O recuo de muitas prefeituras da decisão de ter um programa fechado de previdência para os servidores, o regime próprio, desperta opiniões distintas entre especialistas da área. A vantagem é o aumento da arrecadação do Instituto Nacional do Seguro Social (INSS).

Mas a mudança de regime, por sua vez, pode levar a uma onda de ações na Justiça contra as prefeituras e o INSS.

Ex-ministro da Previdência Social e hoje sócio do Instituto de Estudos de Saúde Suplementar (IESS), José Cechin acredita que a volta das prefeituras ao regime público de previdência resultará na melhoria da situação financeira do INSS, órgão responsável por pagar pensões e aposentadorias.

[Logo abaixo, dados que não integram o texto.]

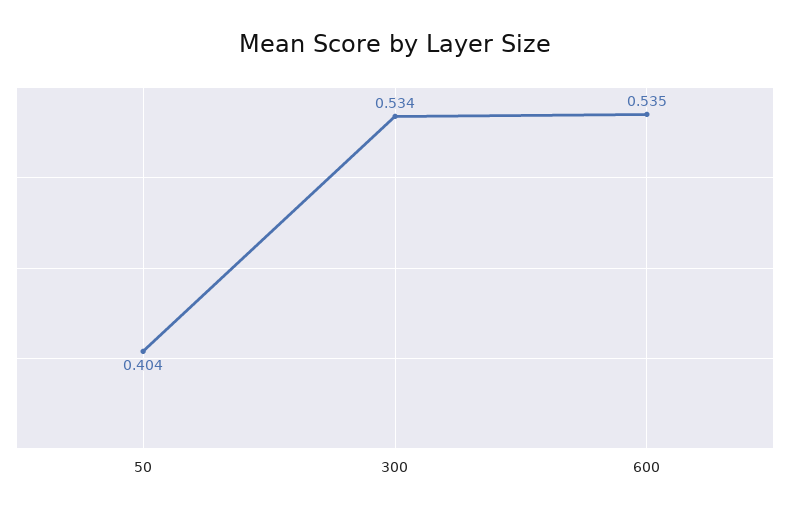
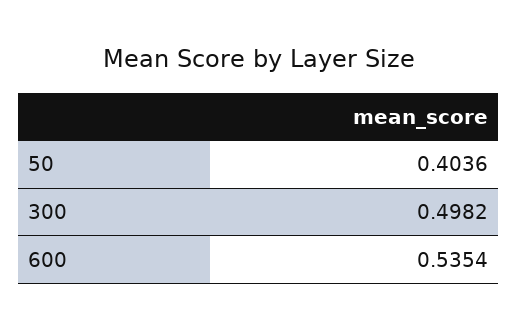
300: 0.534 -> 0.4982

"Já se esperava que as prefeituras pequenas não tivessem condições de se estruturar e arcar com as despesas de gerenciar um programa fechado de previdência", explica Cechin.

Contrário ao regime próprio, Cechin defende que "os trabalhadores tenham bons salários enquanto estão na ativa e possam optar por um fundo de pensão privado ou algum tipo de aplicação bancária" como forma de se preparar financeiramente para a aposentadoria.

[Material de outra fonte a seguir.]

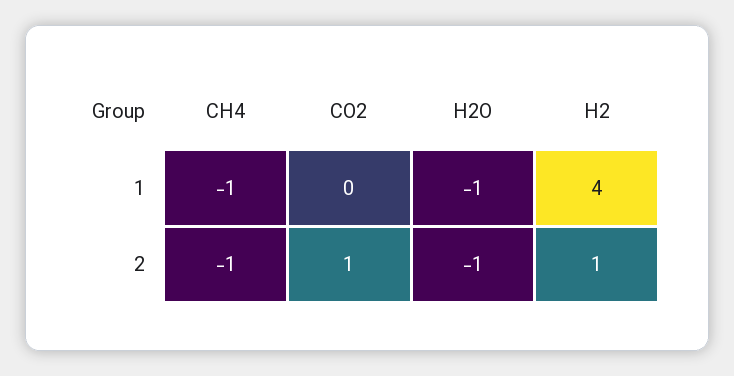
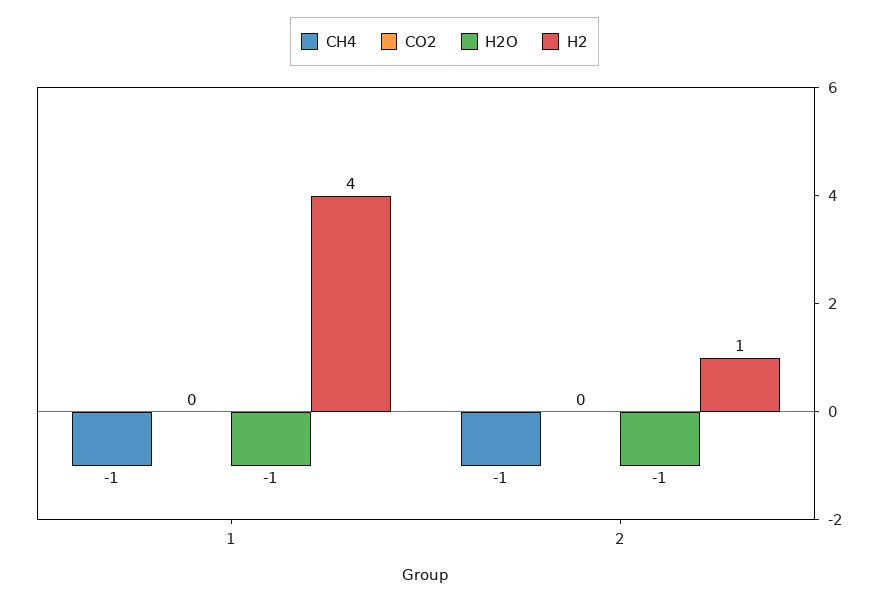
CO2, 2: 1 -> 0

Renato Follador, especialista em previdência, defende o contrário. "Os regimes próprios, se bem estruturados, são uma opção infinitamente melhor do que o INSS". Segundo o consultor, ele permite que um trabalhador receba mais que o teto da Previdência (R$ 3,4 mil), que tenha aumentos, depois de aposentado, a exemplo dos colegas que estão na ativa.

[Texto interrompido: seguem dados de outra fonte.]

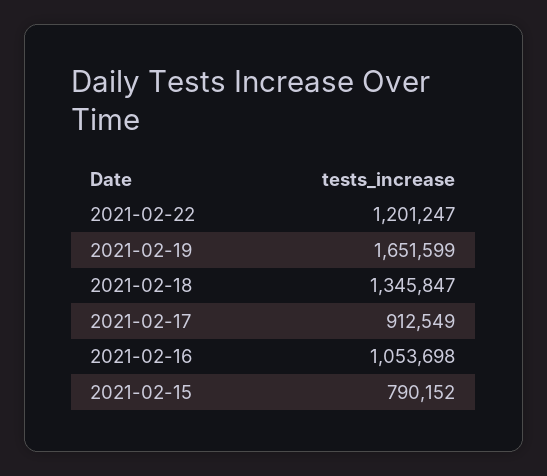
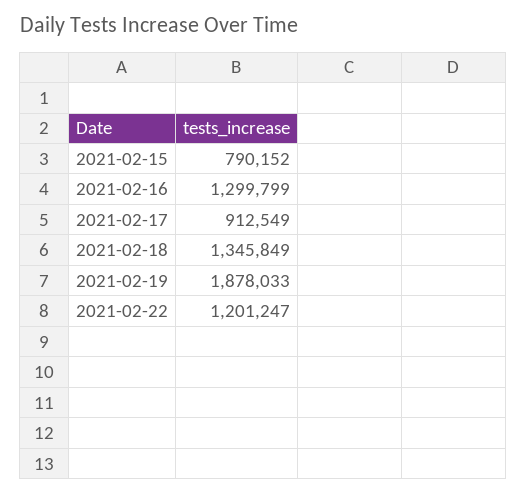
2021-02-19: 1651599 -> 1878033
2021-02-18: 1345847 -> 1345849
2021-02-16: 1053698 -> 1299799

Para a prefeitura, explica, a vantagem é ter de contribuir com um valor menor para o INSS. No regime aberto, a prefeitura paga até 22% para o instituto - o desconto do empregado é de 10% sobre o salário. Já no fechado, a contribuição cai pela metade. Assim como Cechin, no entanto, Follador acredita que o INSS ganha com o projeto frustrado das prefeituras porque terá mais dinheiro no cofre.

Mas a volta das prefeituras ao regime fechado pode trazer prejuízo para aqueles que se aposentaram pela regra da previdência privada com salários superiores ao teto do INSS.

Follador afirma que esses funcionários terão de recorrer à Justiça para garantir que, apesar da volta ao INSS, a prefeitura continue a arcar com o pagamento da diferença entre o valor da aposentadoria fechada e a aberta. "Ou seja, pode chover ação na Justiça contra as prefeituras ou o próprio INSS", adverte o especialista.